3.1 SKF treatment exhibits poor efficacy on treating PQ
poisoning induced pulmonary fibrosis
We recently identified STIM1 as another molecular target of PQ, which
results in intracellular calcium burden and EMT in AT II cells(Yang et
al., 2022). Hence, we assumed that inhibition of calcium influx mediated
by STIM1 would be a potential strategy for treating PQ toxicity and
pulmonary fibrosis. We therefore examined the efficacy of SKF96365
(SKF), a SOCE inhibitor and a TRP channel blocker, in treating
PQ-poisoned mice. As shown in Fig. 1A, consistent with previous reports,
PQ significantly induces the production of hydroxyprolin, a product of
collagen degradation acting as one of the parameters for reflecting the
severity of pulmonary fibrosis (Spagnolo et al., 2020), which was
impressively reduced with SKF co-treatment (Fig. 1A). However, SKF
treatment did not improve the survival rate of PQ poisoning. All the
mice either in the PQ group or the PQ + SKF group died with a similar
rate (data not shown). Moreover, we further monitored the morphological
change of lungs in the survived mice by H&E staining and Masson
staining, and found severe pulmonary fibrosis in the PQ-poisoned mice
either with or without SKF co-treatment (Fig. 1B).
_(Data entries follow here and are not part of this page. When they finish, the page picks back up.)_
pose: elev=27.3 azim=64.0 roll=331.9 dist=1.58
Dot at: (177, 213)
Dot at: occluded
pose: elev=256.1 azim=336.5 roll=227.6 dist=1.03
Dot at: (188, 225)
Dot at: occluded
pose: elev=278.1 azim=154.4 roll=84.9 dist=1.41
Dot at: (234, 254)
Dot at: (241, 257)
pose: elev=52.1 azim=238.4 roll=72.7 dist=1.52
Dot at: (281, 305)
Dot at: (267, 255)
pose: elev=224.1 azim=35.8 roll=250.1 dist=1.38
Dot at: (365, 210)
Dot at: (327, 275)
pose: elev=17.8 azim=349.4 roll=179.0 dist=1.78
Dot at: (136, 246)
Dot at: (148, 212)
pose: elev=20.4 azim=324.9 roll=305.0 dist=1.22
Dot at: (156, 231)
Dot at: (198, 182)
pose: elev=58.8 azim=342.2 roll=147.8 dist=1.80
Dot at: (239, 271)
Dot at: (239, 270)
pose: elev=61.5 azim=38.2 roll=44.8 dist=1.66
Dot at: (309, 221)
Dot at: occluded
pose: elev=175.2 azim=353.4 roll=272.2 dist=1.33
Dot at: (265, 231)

Note, it seemed that
SKF alone would lead to sort of pulmonary fibrosis, indicating that both
intracellular calcium burden or calcium deficiency would be harmful to
lung homeostasis. Consistently, PQ-poisoned mice exhibited gradual
weight loss following the progression of the disease, which was not well
alleviated by SKF, yet SKF treatment showed a temporary remission in day
1 (Fig. 1C). Taken together, these observations suggested that SKF was
not sufficient to reverse PQ toxicity and pulmonary fibrosis, yet with a
reduction in hydroxyproline production.